● **CHALLENGE**
Update the listing below so that "common name" becomes "vernacular name", leaving every other word as it is. Leave the pictures out.
'''
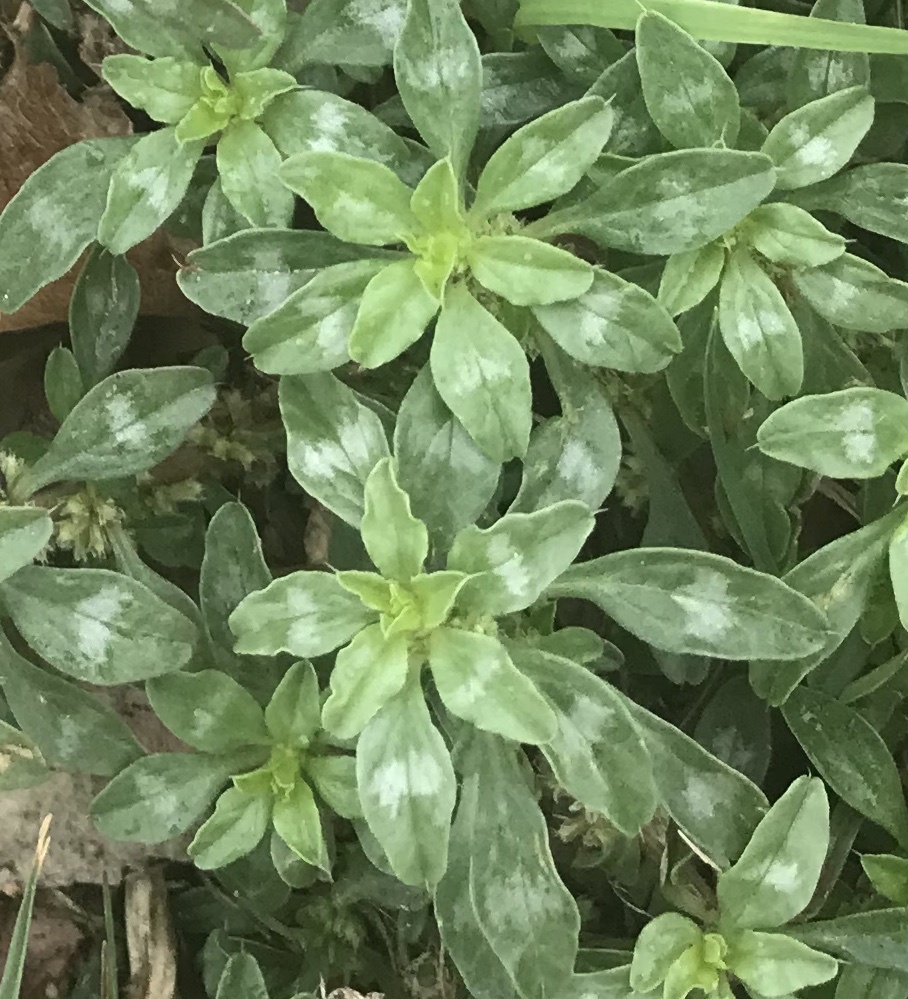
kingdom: Plantae
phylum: Tracheophyta
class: Magnoliopsida
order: Caryophyllales
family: Amaranthaceae
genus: Amaranthus
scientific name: Amaranthus polygonoides
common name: Tropical amaranth
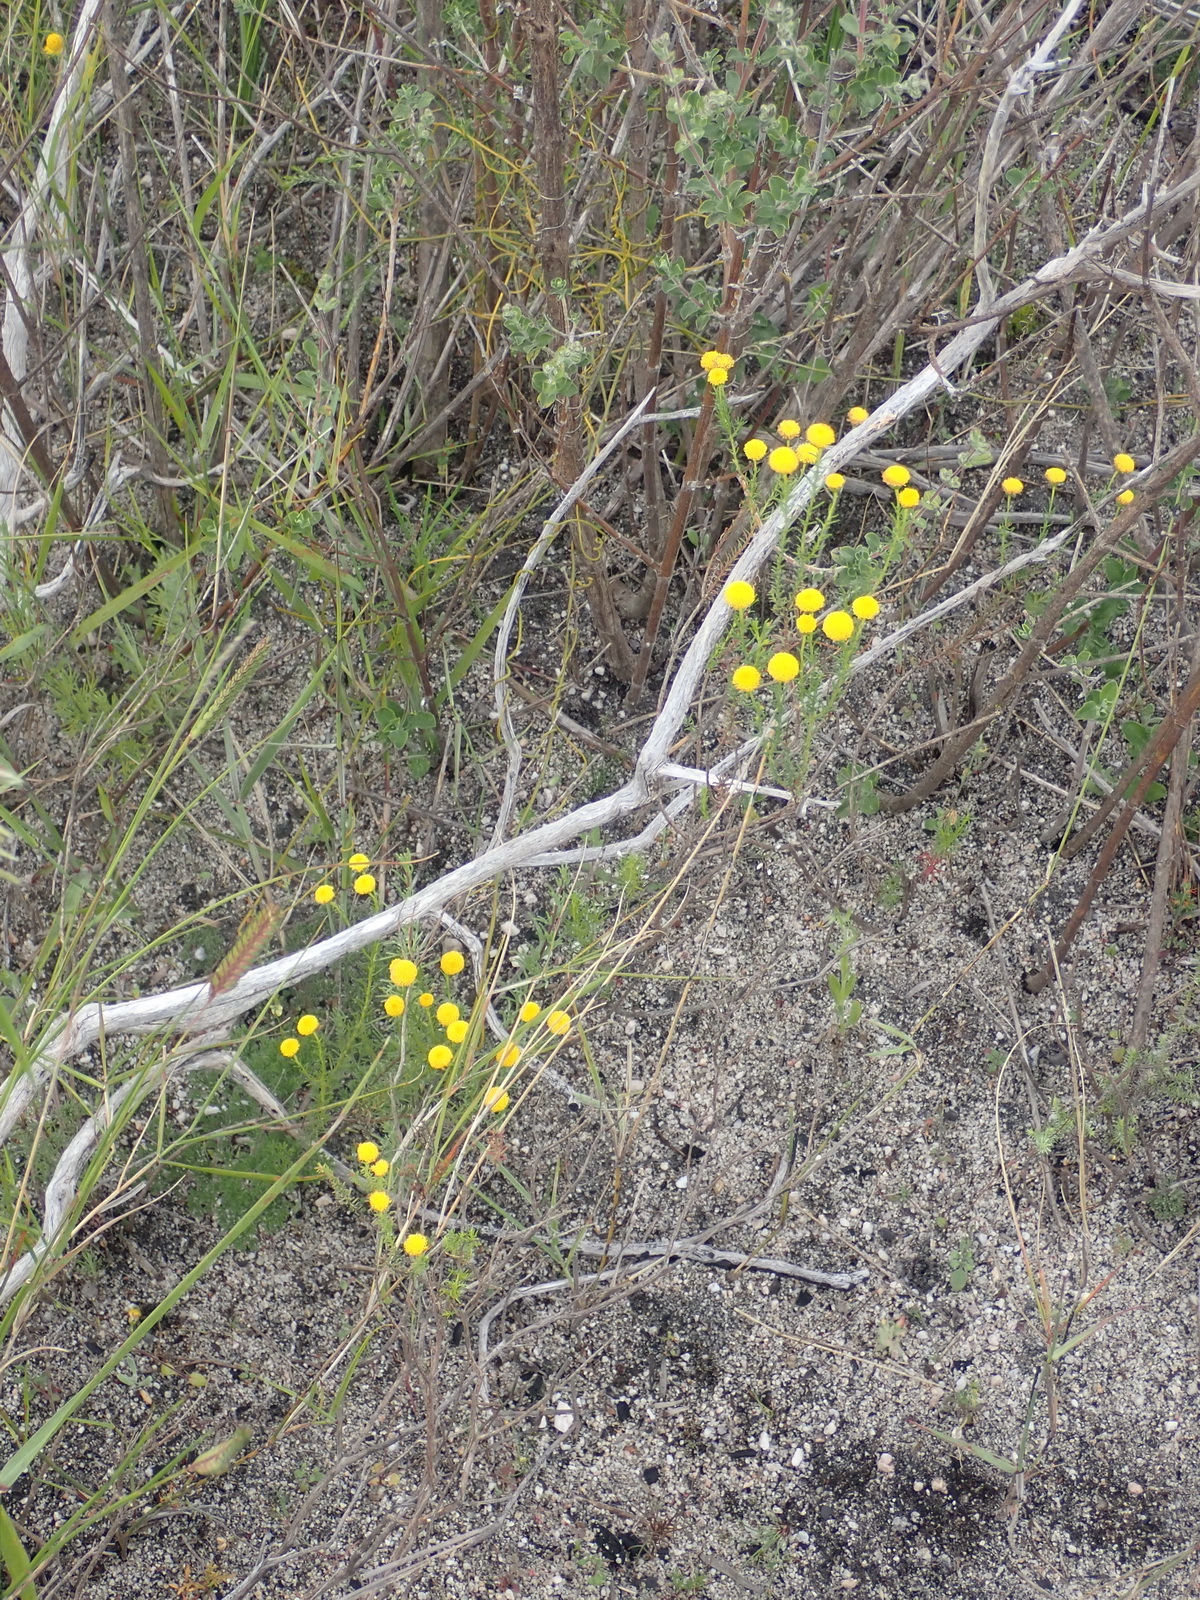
'''
● **EXERCISE RESPONSE**
kingdom: Plantae
phylum: Tracheophyta
class: Magnoliopsida
order: Caryophyllales
family: Amaranthaceae
genus: Amaranthus
scientific name: Amaranthus polygonoides
vernacular name: Tropical amaranth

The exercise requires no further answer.